DCA Cruise Reports Archive

EC - Deben Meeting. May 4, 2002

Here we were again, enjoying an exhilarating sail. Ten o’clock on a holiday Saturday morning off Waldringfield, goosewinging towards Felixstowe in bright sunshine. The water was sparkling in the sharp shafts of sunlight, that also pick out the translucent, dear green of the new leaves on trees bordering the wooded shores.

The dinghy had a reefed main but still travelled at hull speed in the heavy gusts which periodically raced across the water to speed her on her way. The river was deserted as few others would venture out when the forecast said cloudy, cold and wet, whilst additionally, the sporting news said that it was ‘yet another Cup Final’ day. The only other craft I saw on the journey was a distant tan-sailed gaffer towing its tender, in typical East Coast fashion.

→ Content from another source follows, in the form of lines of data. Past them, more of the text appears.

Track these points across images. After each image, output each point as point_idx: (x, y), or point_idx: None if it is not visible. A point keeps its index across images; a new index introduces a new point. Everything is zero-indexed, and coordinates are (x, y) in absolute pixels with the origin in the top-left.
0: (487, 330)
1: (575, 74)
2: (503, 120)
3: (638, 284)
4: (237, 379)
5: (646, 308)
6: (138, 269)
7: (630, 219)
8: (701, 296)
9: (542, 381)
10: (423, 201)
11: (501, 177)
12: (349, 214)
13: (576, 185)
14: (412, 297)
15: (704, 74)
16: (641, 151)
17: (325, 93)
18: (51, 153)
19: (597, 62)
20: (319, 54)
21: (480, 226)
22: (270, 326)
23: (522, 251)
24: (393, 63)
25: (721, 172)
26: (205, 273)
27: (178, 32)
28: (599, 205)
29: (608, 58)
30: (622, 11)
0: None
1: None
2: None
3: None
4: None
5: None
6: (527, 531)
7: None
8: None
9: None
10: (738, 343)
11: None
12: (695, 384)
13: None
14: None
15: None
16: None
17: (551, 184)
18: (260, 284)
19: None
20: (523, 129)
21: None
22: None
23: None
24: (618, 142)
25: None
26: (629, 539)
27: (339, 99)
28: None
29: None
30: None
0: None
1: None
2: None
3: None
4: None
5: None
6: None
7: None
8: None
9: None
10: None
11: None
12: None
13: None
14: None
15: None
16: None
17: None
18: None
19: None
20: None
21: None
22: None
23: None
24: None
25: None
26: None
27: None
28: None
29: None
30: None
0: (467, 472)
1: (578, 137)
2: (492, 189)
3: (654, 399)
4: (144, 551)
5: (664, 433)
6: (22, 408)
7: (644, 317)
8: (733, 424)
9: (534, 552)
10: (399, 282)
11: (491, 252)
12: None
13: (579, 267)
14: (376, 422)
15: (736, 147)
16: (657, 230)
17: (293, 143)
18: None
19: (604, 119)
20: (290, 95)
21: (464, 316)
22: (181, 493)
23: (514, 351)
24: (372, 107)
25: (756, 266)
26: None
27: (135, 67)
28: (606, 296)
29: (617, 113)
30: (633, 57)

At about eleven o’clock I picked up a mooring close inshore at Felixstowe Ferry and pottered about fixing the usual details requiring attention on early season sails. George Saffrey arrived to launch his Cruz, followed by Dave Jennings with his Highlander 14. It was Low water now and so I sailed out to the Bar buoy to look for Ted Jones and Charles Proudfoot corning from the Walton Backwaters. They would have been using the ebb to bring them up and so they should have been in the vicinity. I couldn’t see them, but I could see that the shingle had built up on the Bar to restrict the width of the entrance to a very narrow channel. I had to consider whether I would have sufficient room to beat back through it if I should go out in my 13' Torch. It was most unusual.

A problem

I made it back and we three dinghies decided to beat up to Waldringfield to test our abilities in the conditions and to assess the best place to find shelter for the overnight stop. No sooner had the other two set off than I noticed that my centreboard was not behaving as it should do. A small screw had come out of a metal retaining strap allowing the board to float off its pivot bolt. I extracted the board and removed the strap so as not to lose it. I needed assistance to effect a permanent cure but my helpers had disappeared up the river. I stuffed the board back into the box and set off on the lengthy dead beat. At each tack I had to catch the board and replace it in as effective a position as I could manage, as well as manipulating the sails. During the delay Ted in his magic ‘egg’ (Sunspot 15) and Charles in his new Eagle (having sold his beautiful but smaller, Roamer) arrived to join the thrash to windward. Eventually we all came together at The Rocks where the dinghy crews took my Torch onto the beach, stripped out most of the kit and rolled it onto its side to refit the strap. Restored to health we all returned to the rough beat, with water crashing everywhere, as far as Waldringfield. before deciding that Ramsholt would probably hold the best prospect for relief from the strong northerly which had made the majority of the day as forecast, dull, cloudy and cold.

A meeting

The three dinghies went onto Ramsholt’s sandy shore at High water, whilst the pocket cruisers took a mooring each. The sunshine returned briefly in the evening when a group of customers arrived at the pub on horseback to produce a timeless quality to the rural Suffolk scene. The ‘East Coast Chapter’ of the DCA convened in the Ramsholt Arms that evening to exchange views in the easy, welcoming warmth of the snug. It rained in flurries during the night and wind hardly abated. I was especially pleased with the solid parking place of my dinghy when I listened to the sound of the new flood going up against the wind in the early hours. The weather wasn’t going to change, so at 06.30 I departed to beat upstream to Woodbridge before the tide left it dry, leaving the others to make good use of the wind to carry them downstream to their destinations later in the morning.

Deben meetings have had good weather and bad in the past, but never quite so cold. The warmth comes from the characters who attend. Like me they will have stiff backs and sore hands from the real workout that the conditions provided this year and like me, they probably won’t mind having missed ‘yet another Cup Final’.